# [Document extract]
------------------------------------

States are making school choice legislation a priority at a time when teachers’ unions blocked the safe reopening of schools for in-person learning and, backed by the Biden administration, have embraced Critical Race Theory indoctrination for K-12 students. “It is difficult to understate just how huge a year school choice has had in state legislatures across the nation,” Mike McShane, director of national research at EdChoice, noted at Forbes Monday.
School choice legislation has been included just within the last several weeks in the budgets of four states, a fact that is not surprising given its popularity among American parents and families.
A RealClear Opinion Research Poll published in April found 71 percent of voters support school choice, an outcome the American Federation for Children (AFC) says represents “the highest level of support ever recorded from major AFC national polling with a sample size above 800 voters.” When race and ethnicity were considered as factors, voters of all cultural backgrounds overwhelmingly supported school choice. According to the poll, 73 percent of whites back school choice, as do 66 percent of blacks, 68 percent of Hispanics, and 66 percent of Asians. The poll also found 65 percent support “parents having access to a portion of per-pupil funding to use for home, virtual, or private education if public schools don’t reopen full-time for in-person classes,” AFC noted.
“The need for education freedom is at an all-time high and it’s reaffirming to see many state policymakers stepping up and supporting school choice across the country,” said John Schilling, AFC president. He also observed 32 states “have introduced 36 bills to create or expand educational choice and we urge policymakers in these states to get these bills over the finish line on behalf of families and students.”
Teachers’ unions’ vehement opposition to safe in-classroom instruction has “done more to advance school choice in the past year than could have ever been imagined,” Corey DeAngelis, national director of research at AFC, wrote at National Review in February.
The National Conference of State Legislatures hosts an interactive guide to school choice laws that allows visitors to the site to learn about which education options are now available in their states. At the end of June, for example, Pennsylvania Democrat Gov. Tom Wolf signed his Republican legislature’s budget bill that boosted an education tax credit scholarship program with an additional $40 million.

------------------------------------

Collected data
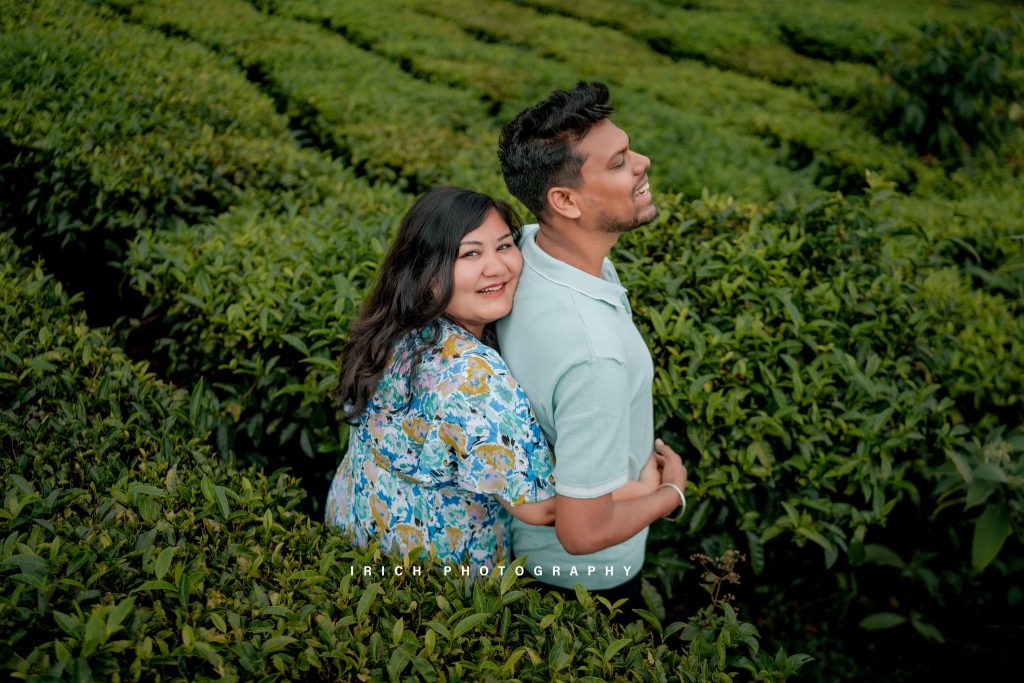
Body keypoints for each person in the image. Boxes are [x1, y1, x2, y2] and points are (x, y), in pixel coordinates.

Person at [324, 186, 665, 570]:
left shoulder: (395, 329)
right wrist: (655, 492)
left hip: (352, 530)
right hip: (432, 580)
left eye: (504, 246)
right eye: (471, 253)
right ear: (427, 274)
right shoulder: (477, 380)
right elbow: (538, 509)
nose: (497, 267)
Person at [496, 82, 688, 601]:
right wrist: (671, 493)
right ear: (564, 200)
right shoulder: (592, 358)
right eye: (620, 162)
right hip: (585, 583)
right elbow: (582, 533)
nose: (643, 162)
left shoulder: (528, 249)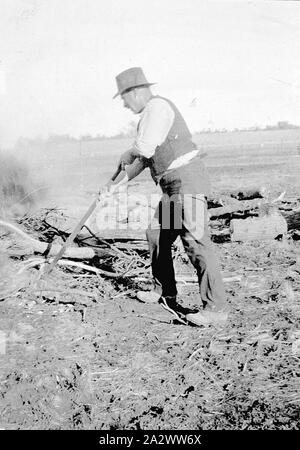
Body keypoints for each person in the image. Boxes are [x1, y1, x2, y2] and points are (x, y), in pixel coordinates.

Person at [100, 67, 228, 326]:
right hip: (171, 185)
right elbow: (142, 161)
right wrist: (114, 187)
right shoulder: (148, 115)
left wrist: (129, 151)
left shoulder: (156, 108)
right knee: (158, 233)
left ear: (135, 92)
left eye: (124, 98)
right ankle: (164, 291)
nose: (124, 104)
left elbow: (143, 148)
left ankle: (215, 310)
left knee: (196, 241)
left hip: (186, 181)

------------------------------------

# [About this exercise]
Transcribe the school choice article word for word from "The National Conference" to "additional $40 million.". Rely only on the school choice article.

# [Answer to this task]
The National Conference of State Legislatures hosts an interactive guide to school choice laws that allows visitors to the site to learn about which education options are now available in their states. At the end of June, for example, Pennsylvania Democrat Gov. Tom Wolf signed his Republican legislature’s budget bill that boosted an education tax credit scholarship program with an additional $40 million.